Open MPI logo

Open MPI User's Mailing List Archives

  |   Home   |   Support   |   FAQ   |   all Open MPI User's mailing list

From: Jeff Squyres (jsquyres_at_[hidden])
Date: 2007-10-31 01:22:14


On Oct 30, 2007, at 9:42 AM, Jorge Parra wrote:

> Thank you for your reply. Linux does not freeze. The one that
> freezes is
> OpenMPI. Sorry for my unaccurate choice of words that led to
> confusion.
> Therefore dmesg does not show anything abnormal (I attached to this
> email
> a full dmesg log, captured when openmpi freezes).
>
> When openmpi ferezes I can, from another terminal, see that the
> node on
> which openmpi is originaly run (the local one) has two processes:
> orted
> and mpirun. The remote node has one: orted. This seems to be normal.
> However, in both nodes there are not any openmpi activity. There is
> only
> an initial "calling init" printout in the local node (I included it in
> the greetins.c program for testing purposes).
>
> Unfortunately, I have not been able to compile openmpi 1.2.4 or any
> of the
> 1.2 trunk versions. Trunks 1.0 and 1.1 copiled well in my system. I
> already opened a case for this, but I received a message that the
> person
> it was assigned is in paternal leave. So I think I need to wait a
> bit for
> help on that :). So I am stuck with version 1.1.5.

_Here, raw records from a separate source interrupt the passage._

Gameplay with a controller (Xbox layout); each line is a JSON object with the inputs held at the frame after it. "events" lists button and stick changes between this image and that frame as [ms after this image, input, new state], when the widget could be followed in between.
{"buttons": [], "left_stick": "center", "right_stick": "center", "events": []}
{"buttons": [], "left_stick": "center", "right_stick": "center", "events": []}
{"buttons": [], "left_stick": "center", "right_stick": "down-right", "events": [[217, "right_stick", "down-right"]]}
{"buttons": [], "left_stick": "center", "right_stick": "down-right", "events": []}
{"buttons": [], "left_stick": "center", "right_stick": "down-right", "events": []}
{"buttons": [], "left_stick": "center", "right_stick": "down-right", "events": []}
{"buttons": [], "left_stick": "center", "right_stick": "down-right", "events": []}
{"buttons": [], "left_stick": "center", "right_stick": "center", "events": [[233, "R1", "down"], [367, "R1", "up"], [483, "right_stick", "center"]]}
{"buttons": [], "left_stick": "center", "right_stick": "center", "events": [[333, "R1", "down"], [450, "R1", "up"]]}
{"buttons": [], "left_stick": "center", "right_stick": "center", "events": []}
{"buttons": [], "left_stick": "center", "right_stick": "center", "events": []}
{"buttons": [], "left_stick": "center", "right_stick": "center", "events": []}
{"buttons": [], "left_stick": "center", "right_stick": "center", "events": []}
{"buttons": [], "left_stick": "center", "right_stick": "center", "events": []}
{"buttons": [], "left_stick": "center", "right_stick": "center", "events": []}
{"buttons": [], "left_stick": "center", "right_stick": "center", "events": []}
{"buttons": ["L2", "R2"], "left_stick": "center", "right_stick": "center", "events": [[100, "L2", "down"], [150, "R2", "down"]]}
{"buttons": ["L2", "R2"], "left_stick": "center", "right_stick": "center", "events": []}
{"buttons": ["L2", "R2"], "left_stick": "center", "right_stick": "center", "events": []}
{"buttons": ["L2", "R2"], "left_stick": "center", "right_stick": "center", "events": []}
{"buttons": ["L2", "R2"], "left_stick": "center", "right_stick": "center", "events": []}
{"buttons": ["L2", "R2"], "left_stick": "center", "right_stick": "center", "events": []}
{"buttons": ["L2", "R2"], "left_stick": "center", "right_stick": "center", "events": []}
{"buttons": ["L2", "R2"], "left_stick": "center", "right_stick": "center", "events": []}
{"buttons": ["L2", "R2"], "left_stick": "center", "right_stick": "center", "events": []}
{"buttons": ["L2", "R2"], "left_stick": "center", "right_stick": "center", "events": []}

Are you referring to this thread:

     http://www.open-mpi.org/community/lists/users/2007/10/4218.php

There's currently only one person on paternal leave, and although he
is the powerpc guy :-), he's not really the build system guy (I'm
kinda *guessing* that either OMPI or libltdl is choosing to build or
link the wrong object -- but that's a SWAG without seeing any
additional information).

I sent you a reply on 24 Oct asking for a bit more information:

     http://www.open-mpi.org/community/lists/users/2007/10/4310.php

> I am running openmpi as root because my system has some special
> conditions. This is an attempt to make an embedded Massive Parallel
> Processor (MPP), so the nodes are running embedded versions of linux,
> where normally there is just one user (root). Since this is an
> isolated
> system, I did not thing this could be a problem (I don't care about
> security issues too).
>
> Again, thank you for all your help,
>
> Jorge
>
>
>
> On Tue, 30 Oct 2007, Rainer Keller wrote:
>
>> Hello Jorge,
>> On Monday 29 October 2007 18:27, Jorge Parra wrote:
>>> When running openMPI my system freezes when initializing MPI
>>> (function
>>> MPI_init). This happens only when I try to run the process in
>>> multiples
>>> nodes in my cluster. Running multiple instances of the testing code
>>> locally (i.e ./mpirun -np 2 greetings) is succesful.
>> would it be possible to repeat the tests with the latest Open
>> MPI-1.2.4
>> version?
>>
>> Even though nothing in Open MPI should make Your system freeze.
>> Could You check the logs on the nodes and possibly have a dmesg
>> created just
>> before the MPI_Init...
>>
>>> - rsh runs well, and is configured to full access. (i.e. rsh
>>> "192.168.1.103 date" is succesful, so they are "rsh AFRLMPPBM2
>>> date" or
>>> "rsh AFRLMPPBM2.MPPdomain.com"). Security is not an issue in this
>>> system.
>>>
>>> - uname -n and hostname return a valid hostname
>>>
>>> - The testing code (attached to this email) is run (and fails) as:
>>> ./mpirun --hostfile /root/hostfile -np 2 greetings . The hostfile
>>> has the
>>> names of the localnode (first entry:AFRLMPPBM1) and the remote node
>>> (second entry: AFRLMPPBM2). This file is also attached to this
>>> email.
>>>
>>> - The environment variables seem to be properly set (see env.log
>>> attached
>>> file). Local mpi programs (i.e. ./mpirun -np 2 greetings) run well.
>>>
>>> -.profile has the path information for both the executables and the
>>> libraries
>>>
>>> - orted runs in the remote node, however it does not print
>>> anything in
>>> console. The only output in the remote node is:
>>>
>>> pam_rhosts_auth[235]: user root has a `+' user entry
>>> pam_rhosts_auth[235]: allowed to root_at_[hidden] as
>>> root
>>> PAM_unix[235]: (rsh) session opened for user root by (uid=0)
>>> in.rshd[236]: root_at_[hidden] as root: cmd='( ! [ -e
>>> ./.profile ]
>>>
>>> || . ./.profile; orted --bootproxy 1 --name 0.0.1 --num_procs 3
>> You're running as root? Why is that?
>>
>>> Then the remote process returns command prompt. However orted is
>>> in the
>>> background. The local process is frozen, and just prints:
>>> "Calling init",
>>> which is just before MPI_Init (see greetings.c).
>>>
>>> I believe the COMM WORLD cannot be correctly initialized. However
>>> I can't
>>> see which part of my configuration is wrong.
>>>
>>> Any help is greatly appreciated.
>>
>> With best regards,
>> Rainer
>>
> _______________________________________________
> users mailing list
> users_at_[hidden]
> http://www.open-mpi.org/mailman/listinfo.cgi/users

-- 
Jeff Squyres
Cisco Systems